I had trouble with idioms, but even more so with the idea I might be an expert in anything. “You must be mistaken.”

“No, honey, that I am not.” He puffed again, put his hands on his knees, delighted or perhaps on death’s door. A redhead, his skin was almost translucent, and veritably boiled under any provocation. “They’re building a greenhouse.” He gestured to the rear of the building. “Behind the science hall. Your little green thumb. Gonna be perfect.”

“I could—” I hesitated. “Work there?” He nodded. “Where would I live?”

“Probably let you keep campus housing until you save up for a place of your own.” John stood up straight at last, expelling a great gush of air. “We’re all rooting for you, sweetie pie.”

“You are?” My eyes filled up with tears, and I leaned back against the wall of locked boxes. A weight off my shoulders, but still my knees were jelly. They knew, after all. They knew, already. And here I’d been desperate to escape John’s high expectations.

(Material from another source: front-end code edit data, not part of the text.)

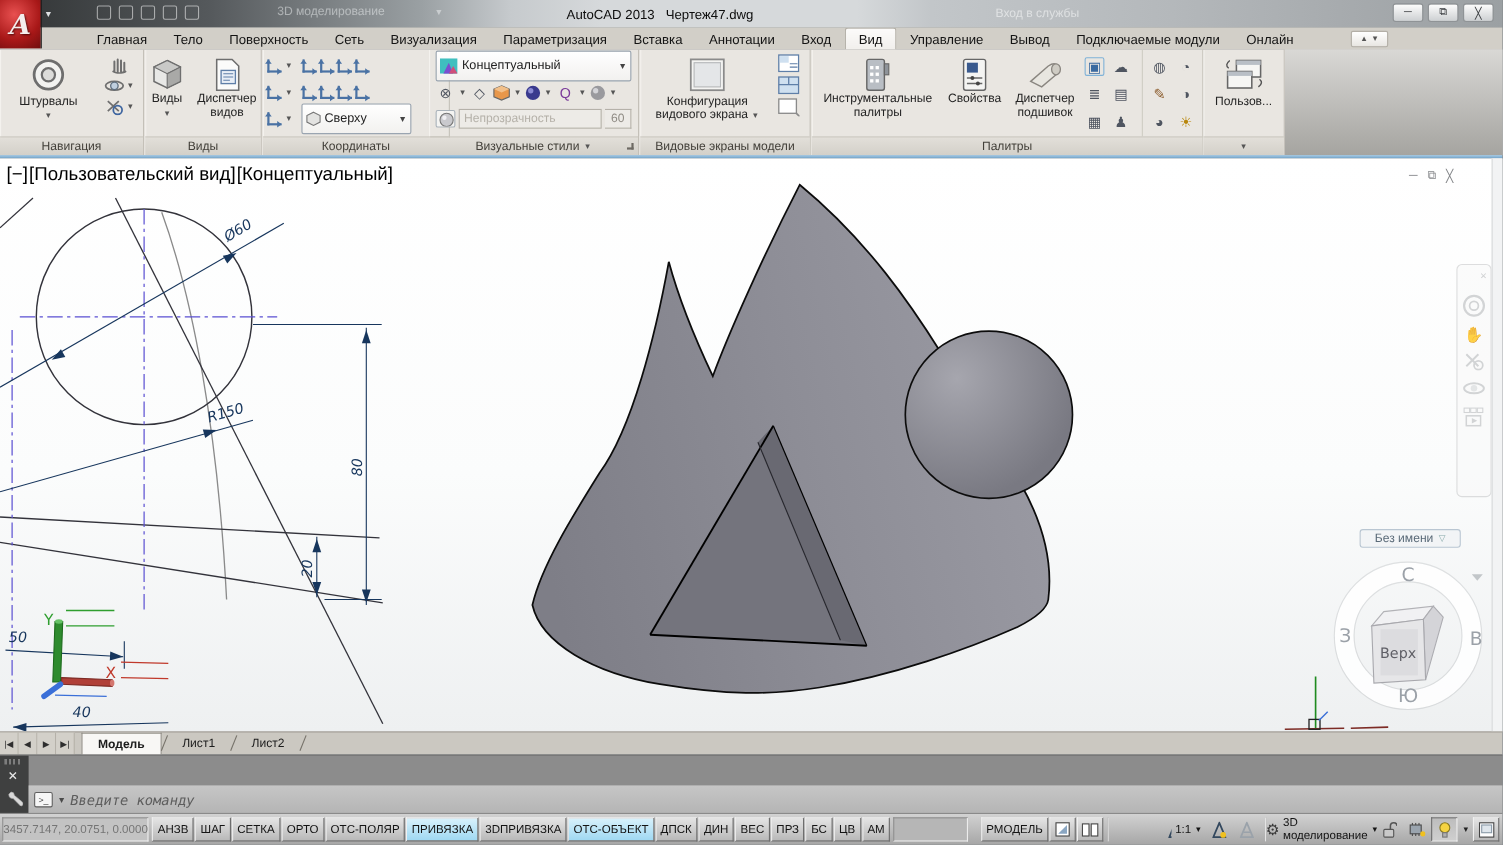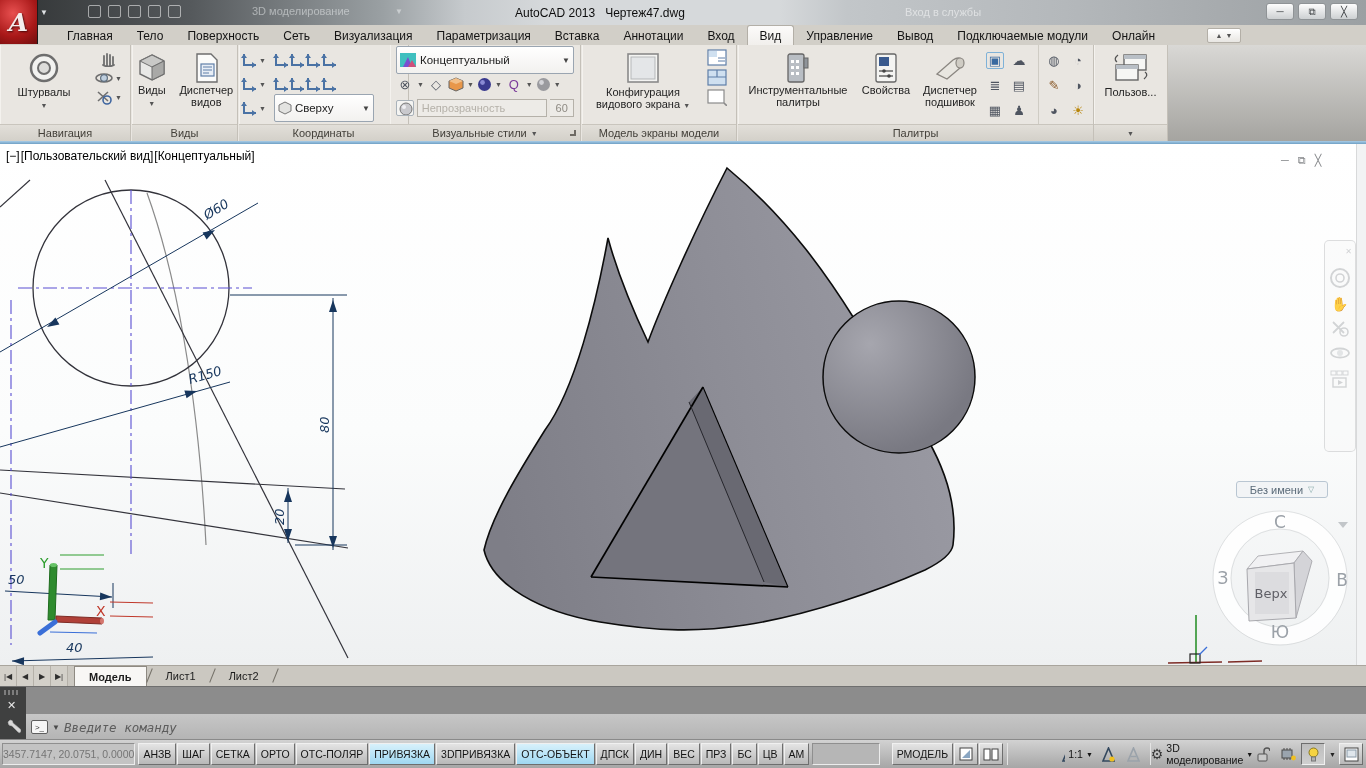"Главная" #tabrow { padding-left: 55px -> 76px }
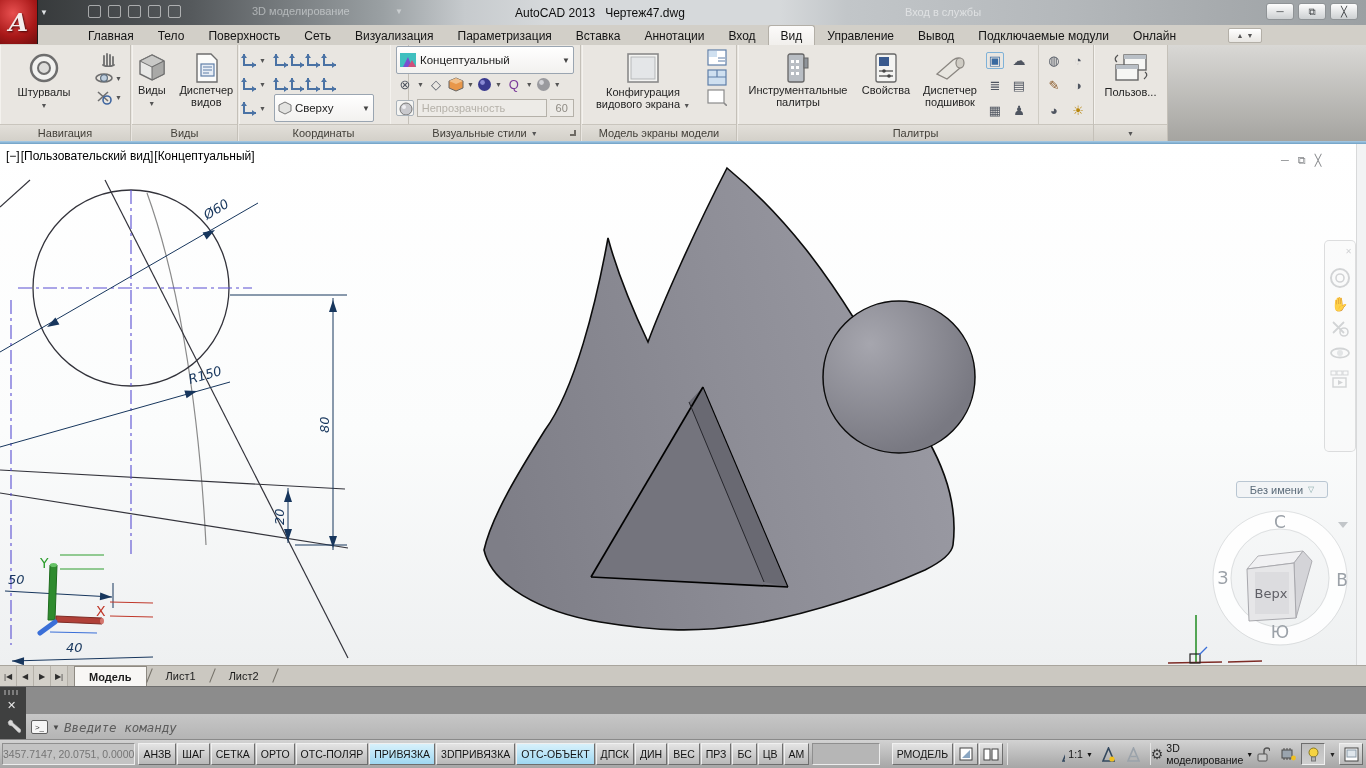"Модель экраны модели" span { text: Модель -> Видовые }
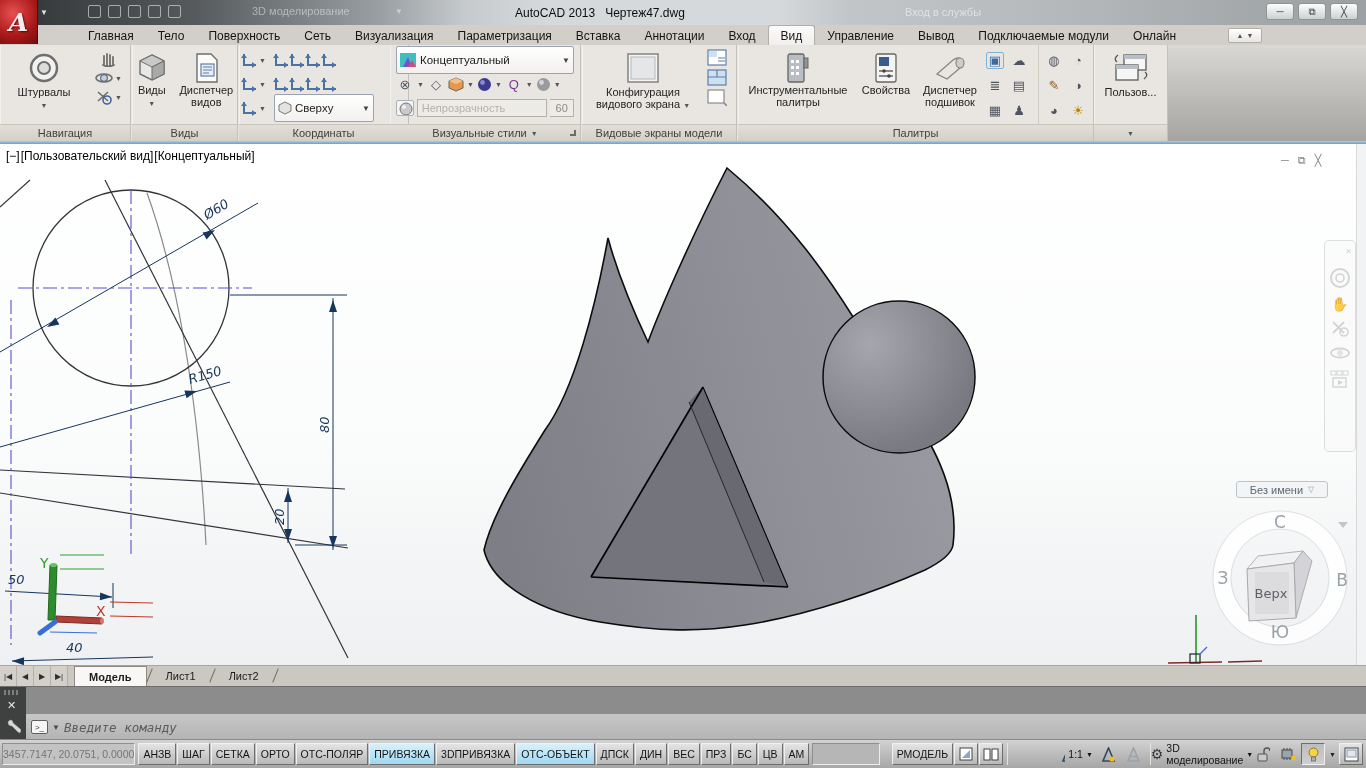"[−][Пользовательский" #vplabel { font-size: 12px -> 17px }
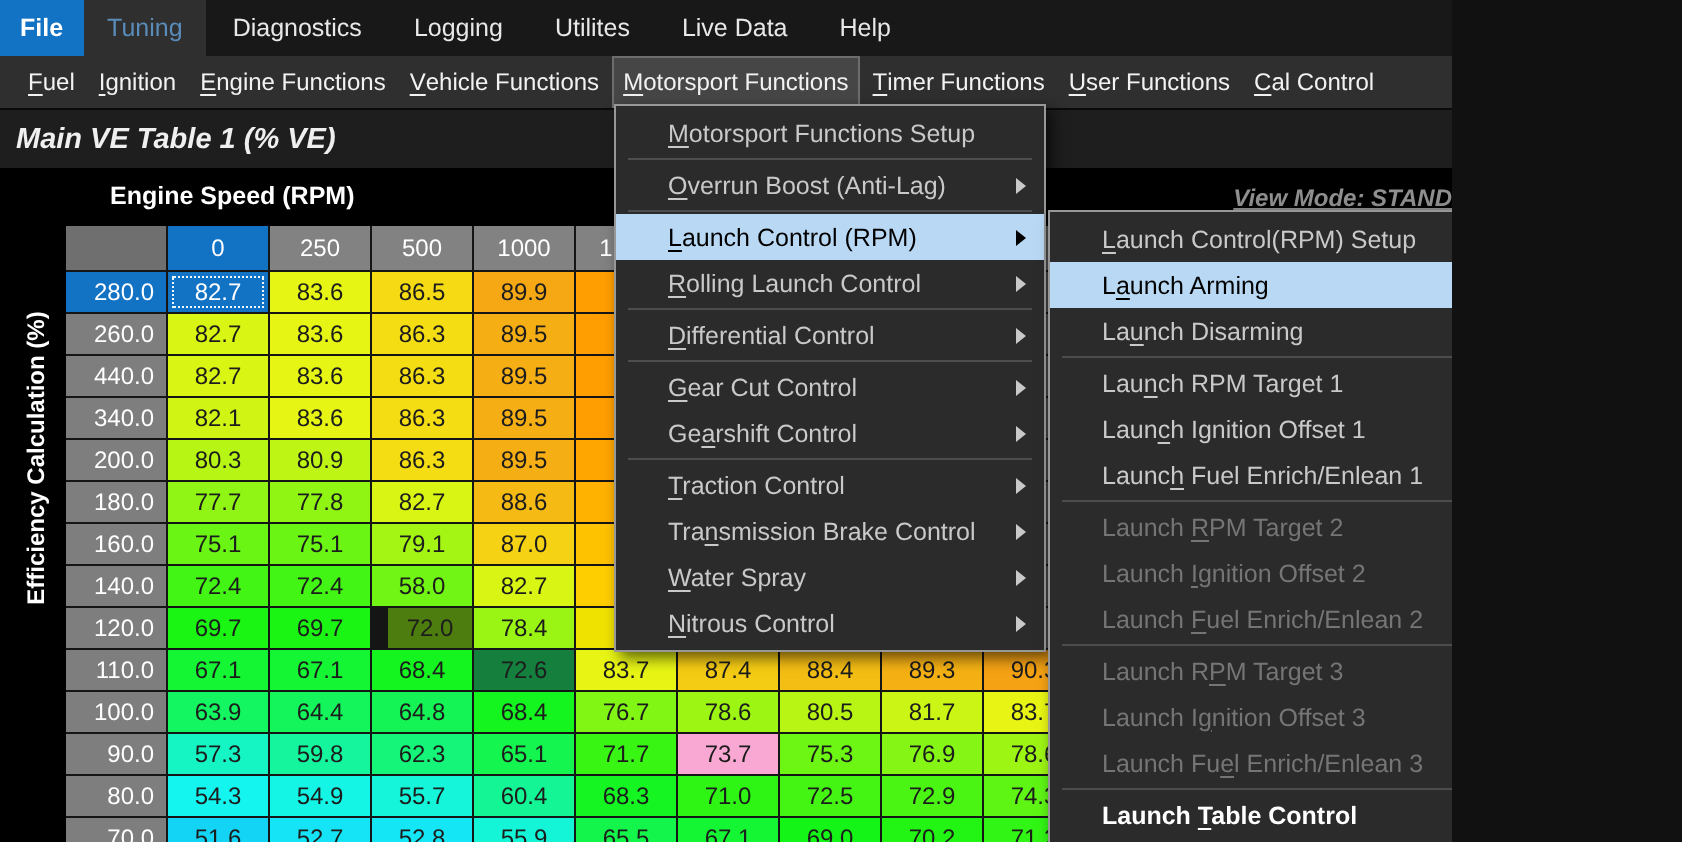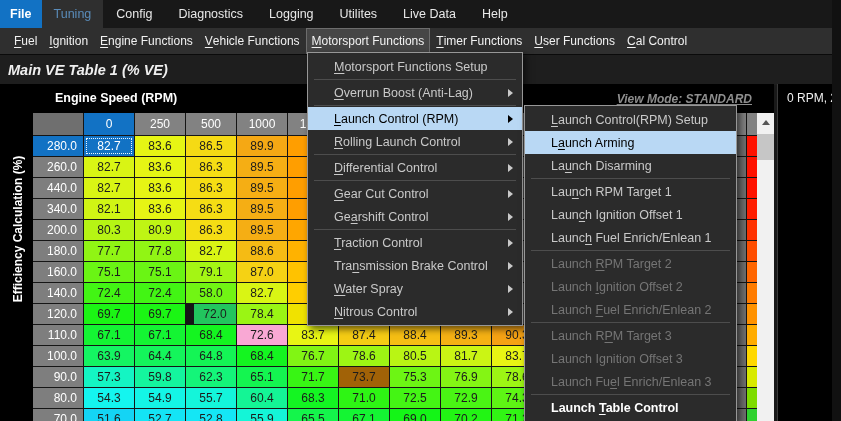"File" .app { width: 832px -> 726px }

After I recovered myself we hurried over to the facilities office; there had been some argument about who was in charge of the greenhouse project, and whether the hiring should fall under the domain of groundskeeping or the biological sciences. But as it turned out, both sides of that coin were keen on my potential, and I was hired with the title of Manager and Caretaker of Hothouse Plants. Following a provisional year, I could be offered a long-term contract, and though I would not be allowed to remain in the room I’d shared with Margaret, a small single would be made available for me until I could secure my own accommodations. In addition to maintaining a selection of fruits and vegetables for the cafeteria and observing student projects (my presence being a failsafe against those girls who slept through their watering or weeding sessions, and those too prim for fertilizer), my purview would include curating a display of exotic flora—a perfect showpiece for the school when anxious parents came to visit. What could be more soothing than warm, green stems bending overhead? And what more appealing than the waxy pink leaves of Stonecrop firecrackers and shock-yellow stamens of Dutch twink daffodils bursting with life while snow gathered in drifts beyond the windows?